Im Bundestag ist Sekmen Obfrau der Grünen im Wirtschaftsausschuss und seit 2022 Vorsitzende des Parlamentskreises “Gründungen & Start-ups”. Seit 2011 ist die Abgeordnete Grünen-Mitglied, von 2011 bis 2014 war Sekmen Sprecherin der Grünen Jugend in ihrer Heimatstadt. 2014 wurde sie in den Mannheimer Gemeinderat gewählt, von 2019 bis 2022 war sie dort Fraktionsvorsitzende.
Dass Abgeordnete die Fraktion wechseln, kommt selten vor. Die Unionsfraktion konnte zuletzt Ende 1996 einen Zugang aus einer anderen Fraktion verbuchen. Damals war die frühere DDR-Bürgerrechtlerin Vera Lengsfeld ebenfalls von den Grünen zur Union gewechselt. Ende vergangenen Jahres trat Lengsfeld, die von 1990 bis 2005 im Bundestag saß, aus der CDU aus.
Mannheimer Politologe Debus zum Wechsel in Unionsfraktion
Auch der Mannheimer Politikwissenschaftler Marc Debus betonte im SWR-Interview, dass ein solcher Wechsel in parlamentarischen Demokratien “relativ selten” vorkommt. Häufiger käme dies in präsidentiellen Regierungssystemen vor – wie etwa in den USA. Laut dem Politologen sind die Abgeordneten ihrem Gewissen und nicht ihrer Partei verpflichtet. Melis Sekmen stehe es also frei, ihr Bundestagsmandat zurückzugeben oder zu behalten, so Debus weiter. Auch wenn Sekmen über die Liste und nicht direkt gewählt wurde. Dies mache laut Grundgesetz “keinen Unterschied”.

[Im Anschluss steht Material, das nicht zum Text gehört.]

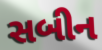
સબીન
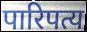
पारिपत्य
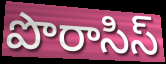
పొరాసిస్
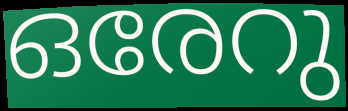
ഒരേറു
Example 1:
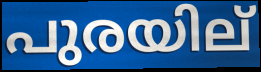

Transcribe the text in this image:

പുരയില്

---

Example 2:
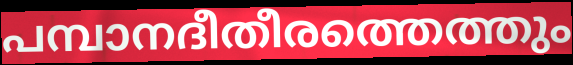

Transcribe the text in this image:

പമ്പാനദീതീരത്തെത്തും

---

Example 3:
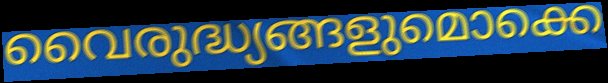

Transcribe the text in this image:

വൈരുദ്ധ്യങ്ങളുമൊക്കെ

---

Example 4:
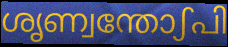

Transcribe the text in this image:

ശൃണ്വന്തോഽപി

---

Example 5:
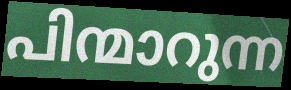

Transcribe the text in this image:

പിന്മാറുന്ന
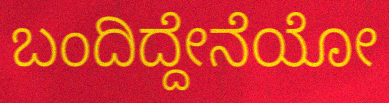
ಬಂದಿದ್ದೇನೆಯೋ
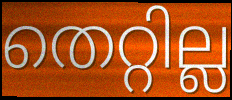
തെറ്റില്ല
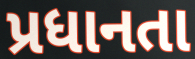
પ્રધાનતા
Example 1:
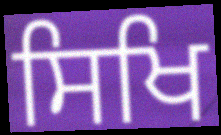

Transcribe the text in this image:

ਸਿਖਿ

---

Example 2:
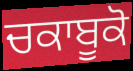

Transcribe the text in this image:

ਚਕਾਬੂਕੋ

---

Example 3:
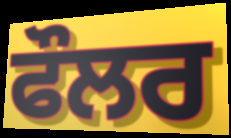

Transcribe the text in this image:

ਫੌਲਰ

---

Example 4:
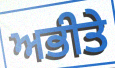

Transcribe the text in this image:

ਅਭੀਤੇ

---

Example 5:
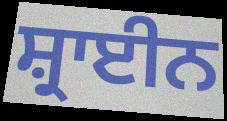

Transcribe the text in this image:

ਸ਼੍ਰਾਈਨ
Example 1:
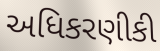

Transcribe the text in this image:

અધિકરણીકી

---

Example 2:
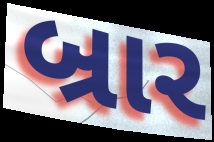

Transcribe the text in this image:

બ્રાર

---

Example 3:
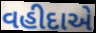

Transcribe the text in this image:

વહીદાએ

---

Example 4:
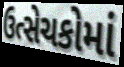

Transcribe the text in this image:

ઉત્સેચકોમાં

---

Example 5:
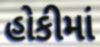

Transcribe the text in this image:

હોકીમાં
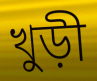
খুড়ী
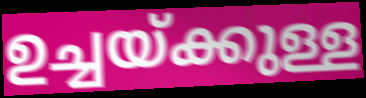
ഉച്ചയ്ക്കുള്ള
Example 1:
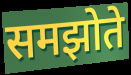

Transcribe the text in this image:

समझोते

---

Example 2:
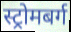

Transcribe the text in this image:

स्ट्रोमबर्ग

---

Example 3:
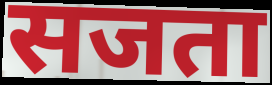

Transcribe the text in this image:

सजता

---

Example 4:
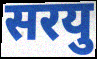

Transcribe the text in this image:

सरयु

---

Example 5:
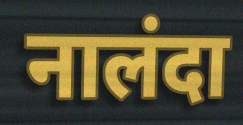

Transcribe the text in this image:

नालंदा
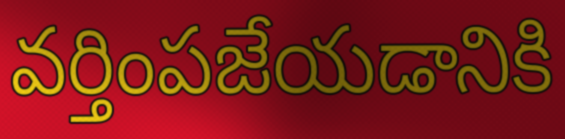
వర్తింపజేయడానికి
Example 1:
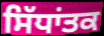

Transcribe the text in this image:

ਸਿੱਧਾਂਤਕ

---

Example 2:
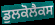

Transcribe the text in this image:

ਡੁਲਕੋਲੈਕਸ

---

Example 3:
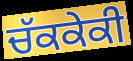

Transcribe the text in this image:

ਚੱਕਕੇਕੀ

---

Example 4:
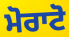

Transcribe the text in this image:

ਮੋਰਾਟੋ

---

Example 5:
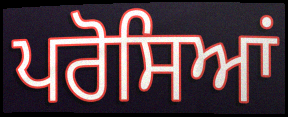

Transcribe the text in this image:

ਪਰੋਸਿਆਂ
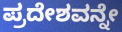
ಪ್ರದೇಶವನ್ನೇ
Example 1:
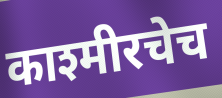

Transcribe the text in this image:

काश्मीरचेच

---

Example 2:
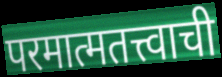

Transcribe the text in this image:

परमात्मतत्त्वाची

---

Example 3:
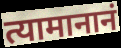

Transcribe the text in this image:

त्यामानानं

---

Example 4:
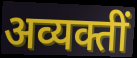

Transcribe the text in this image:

अव्यक्तीं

Es gibt keinen Grund für Frau Sekmen, das Mandat niederzulegen.
SWR
Nach den enttäuschenden Ergebnissen der Mannheimer Grünen bei der letzten Oberbürgermeisterwahl und der Kommunalwahl könnten jetzt noch innerparteiliche Konflikte nach dem Wechsel dazukommen. Debus rechnet mit Diskussionen innerhalb der Partei. Dabei könnte es vor allem um die Gründe gehen, die zu dem Wechsel geführt haben. “Diese können auch in der Migrations-, Integrationspolitik und Debattenkultur insgesamt gesehen werden”, sagt Debus.